Copy the lines verbatim, starting at the line containing "kingdom: Animalia" and ending at the line containing "scientific name: Austrolittorina antipodum", both included.

------ Information provided

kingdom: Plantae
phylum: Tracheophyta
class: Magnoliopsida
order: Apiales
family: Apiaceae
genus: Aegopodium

------------
------ Information provided

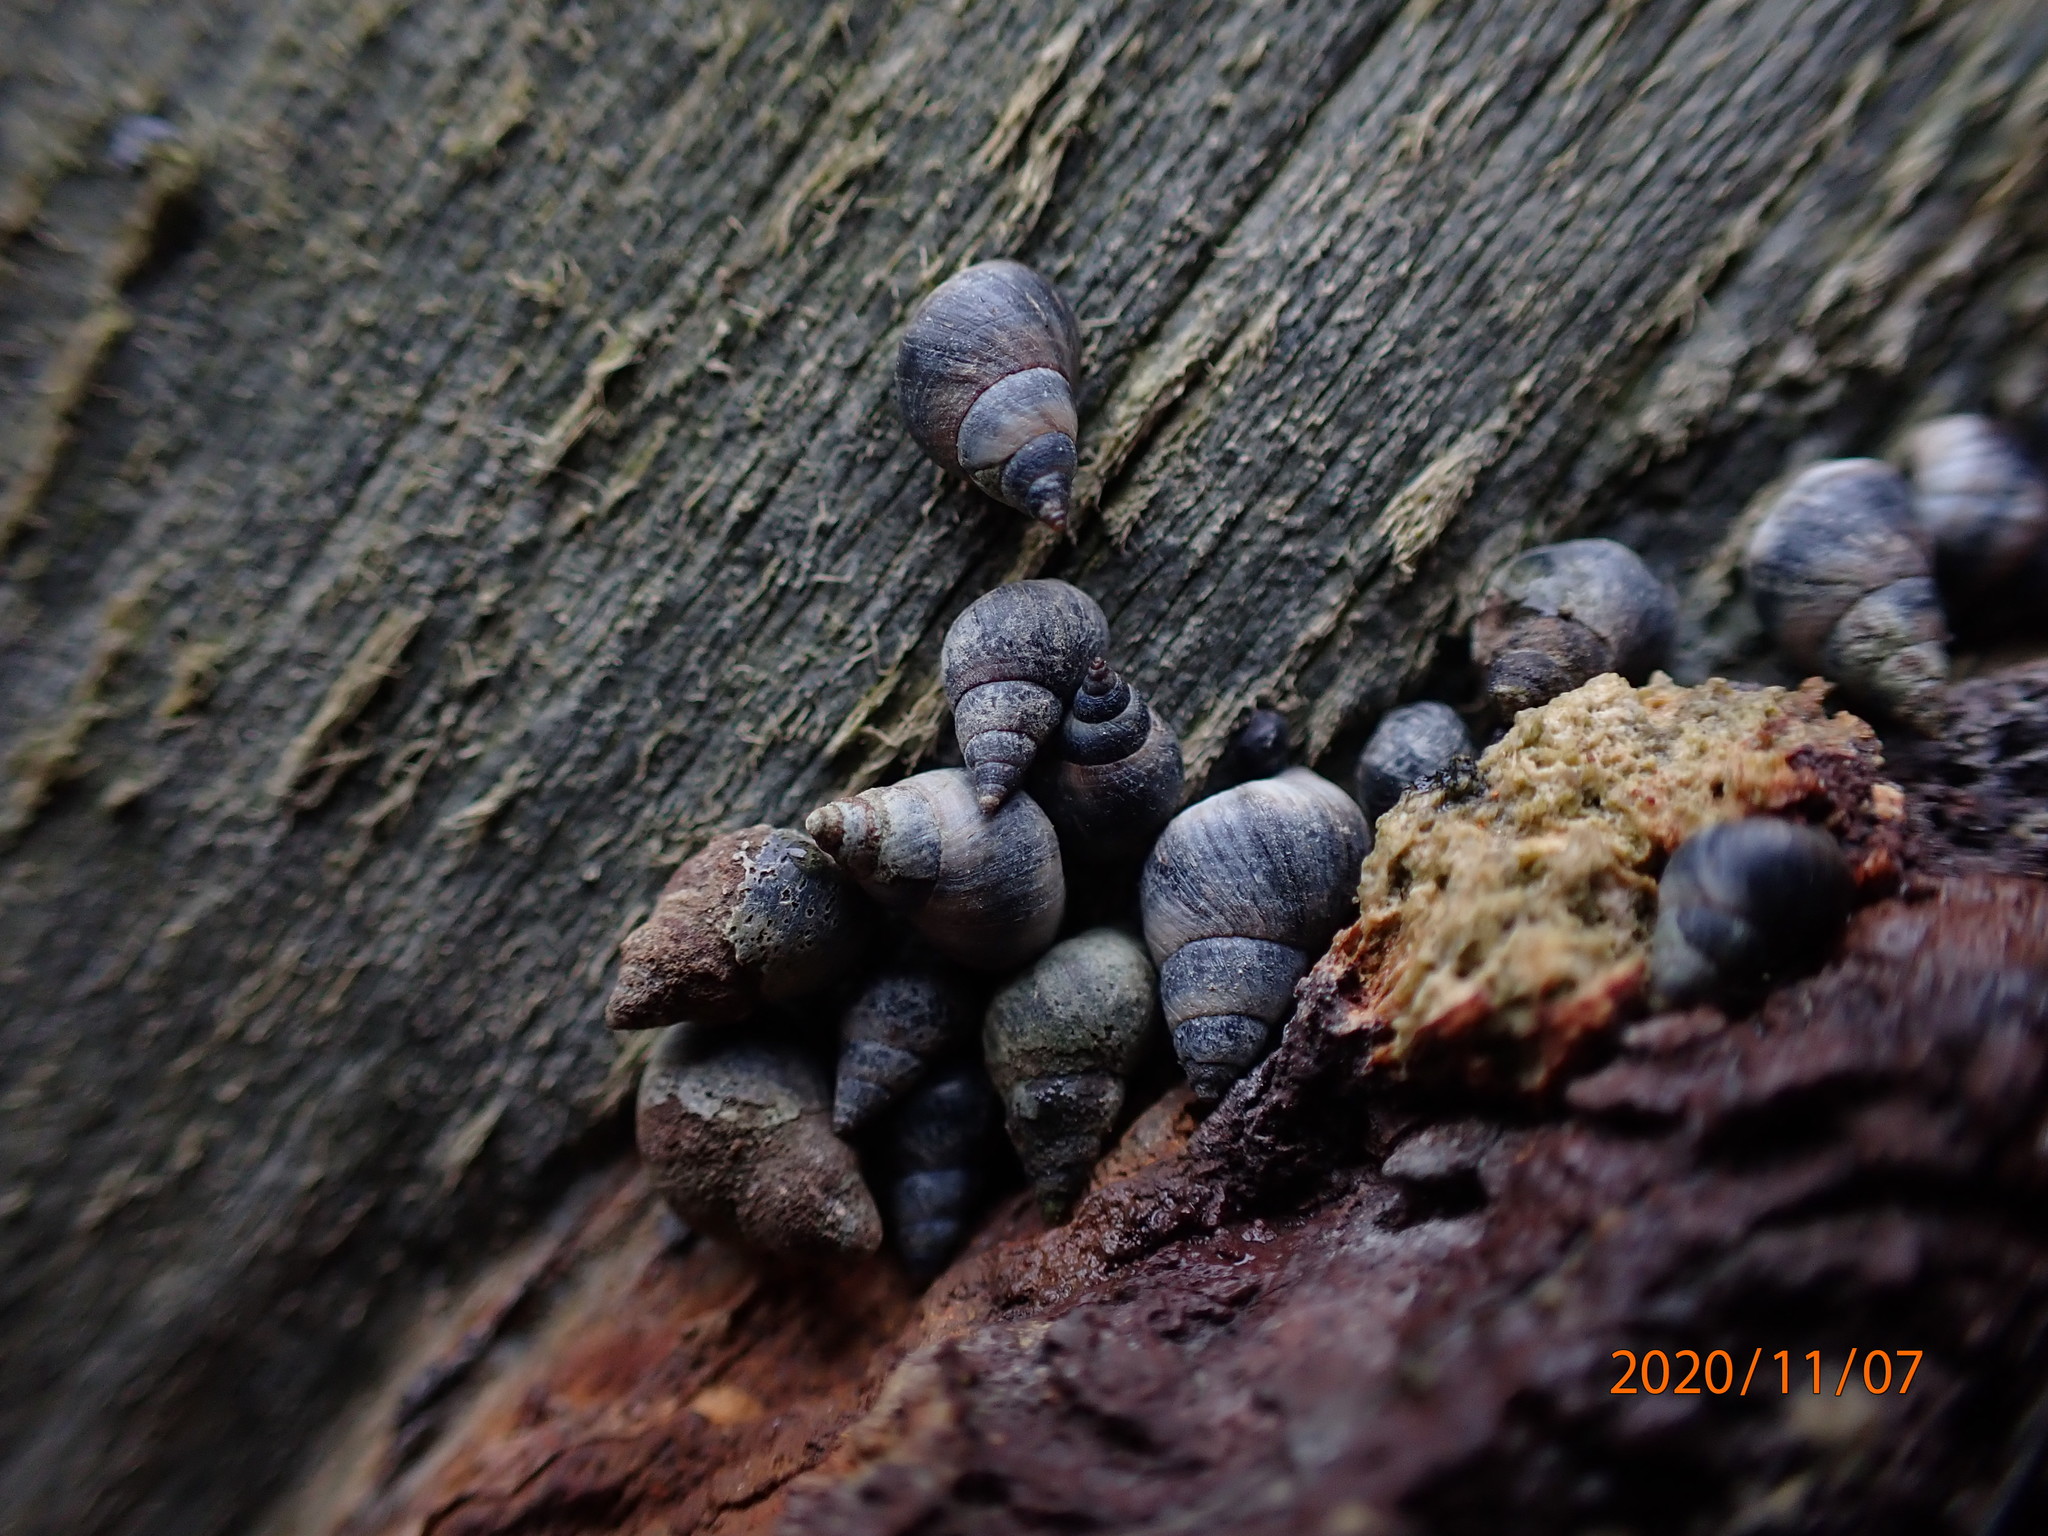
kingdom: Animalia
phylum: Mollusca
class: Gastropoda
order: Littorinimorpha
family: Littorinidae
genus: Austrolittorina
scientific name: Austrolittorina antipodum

------------

◆ Correct answer:
kingdom: Animalia
phylum: Mollusca
class: Gastropoda
order: Littorinimorpha
family: Littorinidae
genus: Austrolittorina
scientific name: Austrolittorina antipodum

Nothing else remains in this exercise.